Кража со взломом

Книжный ряд / Библиосфера / Субьектив

Теги: Андрей Аствацатуров , И не только Сэлинджер

Андрей Аствацатуров.  И не только Сэлинджер:  десять опытов прочтения английской и американской литературы. – М.: Издательство АСТ: Редакция Елены Шубиной, 2015. – 312 с. – 4000 экз.

Зачин как минутка биографических откровений – это, конечно, дань утомительной необходимости, но кто-то же должен. Андрей Аствацатуров – всамделишный кандидат филологических наук, доцент кафедры истории зарубежных литератур СПбГУ, преподаватель литературного мастерства в Смольном. Автор трёхзначного количества научных статей, трёх прозаических книг («Люди в голом», «Скунс­камера», «Осень в карманах»,) трёх монографий (названия которых опустим по причине натужных длиннот) и выпущенного недавно нон-фикшен «И не только Сэлинджер».

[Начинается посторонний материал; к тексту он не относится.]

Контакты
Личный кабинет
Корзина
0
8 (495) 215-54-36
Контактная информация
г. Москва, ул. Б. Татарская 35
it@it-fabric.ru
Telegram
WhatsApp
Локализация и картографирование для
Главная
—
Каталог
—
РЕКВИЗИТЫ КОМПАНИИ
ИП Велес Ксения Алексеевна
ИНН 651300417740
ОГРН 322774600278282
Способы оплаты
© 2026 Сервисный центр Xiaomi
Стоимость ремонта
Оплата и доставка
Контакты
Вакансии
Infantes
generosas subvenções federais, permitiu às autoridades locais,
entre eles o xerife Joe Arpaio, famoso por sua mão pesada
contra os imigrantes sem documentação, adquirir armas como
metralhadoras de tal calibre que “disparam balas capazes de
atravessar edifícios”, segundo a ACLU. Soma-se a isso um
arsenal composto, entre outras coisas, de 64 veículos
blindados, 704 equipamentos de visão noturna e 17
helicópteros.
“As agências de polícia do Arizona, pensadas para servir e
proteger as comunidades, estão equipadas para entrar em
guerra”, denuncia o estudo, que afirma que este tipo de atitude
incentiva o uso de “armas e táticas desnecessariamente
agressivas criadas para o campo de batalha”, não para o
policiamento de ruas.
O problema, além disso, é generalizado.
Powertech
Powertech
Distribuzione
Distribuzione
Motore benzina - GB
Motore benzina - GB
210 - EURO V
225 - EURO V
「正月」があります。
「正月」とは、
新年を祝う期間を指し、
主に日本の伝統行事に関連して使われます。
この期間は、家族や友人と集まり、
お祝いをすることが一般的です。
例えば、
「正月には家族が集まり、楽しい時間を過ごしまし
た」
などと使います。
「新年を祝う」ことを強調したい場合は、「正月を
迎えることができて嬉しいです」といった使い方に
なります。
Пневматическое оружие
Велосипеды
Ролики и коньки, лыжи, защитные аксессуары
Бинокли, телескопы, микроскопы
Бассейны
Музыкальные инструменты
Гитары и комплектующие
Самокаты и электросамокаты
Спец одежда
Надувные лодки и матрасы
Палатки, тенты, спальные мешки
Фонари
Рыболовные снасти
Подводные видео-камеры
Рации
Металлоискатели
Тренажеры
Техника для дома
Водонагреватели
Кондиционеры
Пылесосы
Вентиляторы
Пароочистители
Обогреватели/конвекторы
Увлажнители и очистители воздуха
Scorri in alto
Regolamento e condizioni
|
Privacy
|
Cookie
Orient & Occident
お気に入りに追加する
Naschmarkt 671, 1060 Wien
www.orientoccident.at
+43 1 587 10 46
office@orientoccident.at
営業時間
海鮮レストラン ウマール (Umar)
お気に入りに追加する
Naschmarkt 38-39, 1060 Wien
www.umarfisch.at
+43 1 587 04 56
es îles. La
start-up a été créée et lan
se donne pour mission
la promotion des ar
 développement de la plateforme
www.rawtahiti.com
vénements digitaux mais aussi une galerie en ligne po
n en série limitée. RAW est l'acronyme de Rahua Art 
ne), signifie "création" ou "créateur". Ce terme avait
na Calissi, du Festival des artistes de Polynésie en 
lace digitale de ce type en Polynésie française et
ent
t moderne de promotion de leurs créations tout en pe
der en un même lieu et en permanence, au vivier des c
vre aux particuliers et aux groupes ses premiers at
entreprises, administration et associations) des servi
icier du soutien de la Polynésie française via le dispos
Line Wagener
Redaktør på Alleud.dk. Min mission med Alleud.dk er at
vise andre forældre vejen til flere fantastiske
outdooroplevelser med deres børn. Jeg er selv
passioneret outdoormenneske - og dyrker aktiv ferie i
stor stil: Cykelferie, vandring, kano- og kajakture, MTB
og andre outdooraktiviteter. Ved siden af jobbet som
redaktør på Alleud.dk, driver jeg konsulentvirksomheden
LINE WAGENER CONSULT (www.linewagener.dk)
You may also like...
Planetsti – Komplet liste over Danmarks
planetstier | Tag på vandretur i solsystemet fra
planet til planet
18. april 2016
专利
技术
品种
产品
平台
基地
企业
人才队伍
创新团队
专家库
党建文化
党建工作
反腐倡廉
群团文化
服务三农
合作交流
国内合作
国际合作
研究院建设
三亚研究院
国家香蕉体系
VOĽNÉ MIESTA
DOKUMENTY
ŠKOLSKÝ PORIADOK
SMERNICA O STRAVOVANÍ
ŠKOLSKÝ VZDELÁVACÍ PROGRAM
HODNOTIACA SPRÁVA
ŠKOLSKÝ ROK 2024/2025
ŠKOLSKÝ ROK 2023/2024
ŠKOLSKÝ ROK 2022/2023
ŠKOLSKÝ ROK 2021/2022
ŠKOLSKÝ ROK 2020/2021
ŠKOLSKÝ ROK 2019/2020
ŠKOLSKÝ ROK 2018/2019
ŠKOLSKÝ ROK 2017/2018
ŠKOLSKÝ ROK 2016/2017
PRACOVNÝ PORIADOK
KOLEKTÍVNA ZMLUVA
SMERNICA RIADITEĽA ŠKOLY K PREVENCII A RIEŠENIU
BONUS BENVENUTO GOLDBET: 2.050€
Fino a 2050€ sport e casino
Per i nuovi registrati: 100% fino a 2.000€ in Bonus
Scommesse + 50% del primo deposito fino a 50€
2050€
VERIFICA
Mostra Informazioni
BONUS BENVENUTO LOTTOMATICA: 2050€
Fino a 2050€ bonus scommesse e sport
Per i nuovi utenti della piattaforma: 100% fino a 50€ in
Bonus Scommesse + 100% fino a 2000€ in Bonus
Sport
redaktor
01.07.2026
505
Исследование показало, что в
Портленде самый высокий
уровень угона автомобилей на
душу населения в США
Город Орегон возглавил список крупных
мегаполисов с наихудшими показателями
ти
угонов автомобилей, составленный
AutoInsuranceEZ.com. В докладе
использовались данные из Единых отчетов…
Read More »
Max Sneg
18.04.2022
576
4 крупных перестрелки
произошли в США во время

Как написал бы сам Аствацатуров, обозначим панораму. «Литературное мастерство в Смольном» – это своеобразная школа неоперившегося бумагомарателя, где учат слагать предложения в тексты без значительного ущерба для читателя. И как автор замечает в предисловии, классический лекционный подход тут совсем не годится: «слушатели в ответ на филологические рассуждения, выводы и историко-литературные экскурсы откликнутся равнодушным: «И что? Зачем нам всё это?». А посему задачей стало «посмотреть на тексты взглядом эдакого «литературного вора», то есть ответить себе на вопрос: что я могу здесь позаимствовать или попросту украсть, оставшись при этом непойманным?» В одном из интервью Аствацатуров идёт и того дальше, отпуская себе совсем уж скромную роль «увеличительного стекла» и препоручая проведение мастер-класса непосредственно классикам. В самом деле: Голдинг, Апдайк, Фолкнер и Шервуд Андерсон плохому не научат.

Из таких посылок и родилась новая книга, с рекламой которой автор не первый месяц путешествует из Петербурга в Москву. Получилось не то чтобы пособие по написанию своего «Над пропастью во ржи», а скорее литературоведение для самых маленьких, крупным шрифтом и с картинками. Особенно это заметно в сравнении с прозорливо неупомянутой монографией «Феноменология текста: игра и репрессия», где Аствацатуров возделывал ту же делянку американской литературы. Тогда вышло несколько заумней, но не в пример масштабней. Сам автор, впрочем, не возражает и тут же признаётся, что задумал книгу «скорее как игру, где найдётся место для смеха, дуракаваляния, равно как и для филологического анализа, и для художественной сюжетности» . Так оно и получилось. Уняв свою известную любовь к Сэлинджеру, Аствацатуров отвёл ему едва ли не самое скромное количество страниц и честно распотрошил десяток писательских кладовых, доступно отчитавшись о процессе и результатах грабежа. Как ему свойственно, с байками и следами высокой словесности.

Так, разбирая скрытую в названии фолкнеровского «Шума и ярости» шекспировскую метафору, Аствацатуров в лучшем смысле неканонично подытоживает свои размышления: «Насмешка над Макбетом оборачивается насмешкой над нами. Вернее, над нашим привычным чтением, пассивным, неучаствующим, ожидающим, подобно тому, как клиент в ресторане ждёт жареного гуся с приправами, хорошо приготовленный мир, скреплённый причинами и следствиями, пространством и временем. Инстинкт Фолкнера явно антиресторанный» . Удались и несколько автобиографических зарисовок, вроде то ли душеспасительного, то ли душещипательного отчёта о посещении вечера петербургской поэзии: «Голые, разрисованные стены. Зал небольшим квадратом. Сбоку – барная стойка. Посредине, одна за другой, – длинные деревянные лавки. В дореформенной России на таких лавках пороли крепостных слуг. А теперь тут народ с пивом. Надо полагать, поэтическая молодёжь» . И хотя большинство художественных вкраплений удачными не назовёшь – не потому что плохи, а потому что скучны, – литературовед, в отличие от беллетриста, из Аствацатурова откровенно интересный.

В своих филологических изысканиях Аствацатуров до той степени хваток, что читать его не то чтобы одно беспримесное, но всё-таки удовольствие. К тому же, несмотря на сознательно сниженный интеллектуальный ценз, занять себя смогут и пресыщенные любители покопаться в архитектонике. Так что если интересно, почему тексты Сэлинджера суть отражение читателя, а Генри Миллер не только старый распутник, но и ниспровергатель всей системы европейского миропонимания, – вот они, три сотни страниц удобным для глаз шрифтом.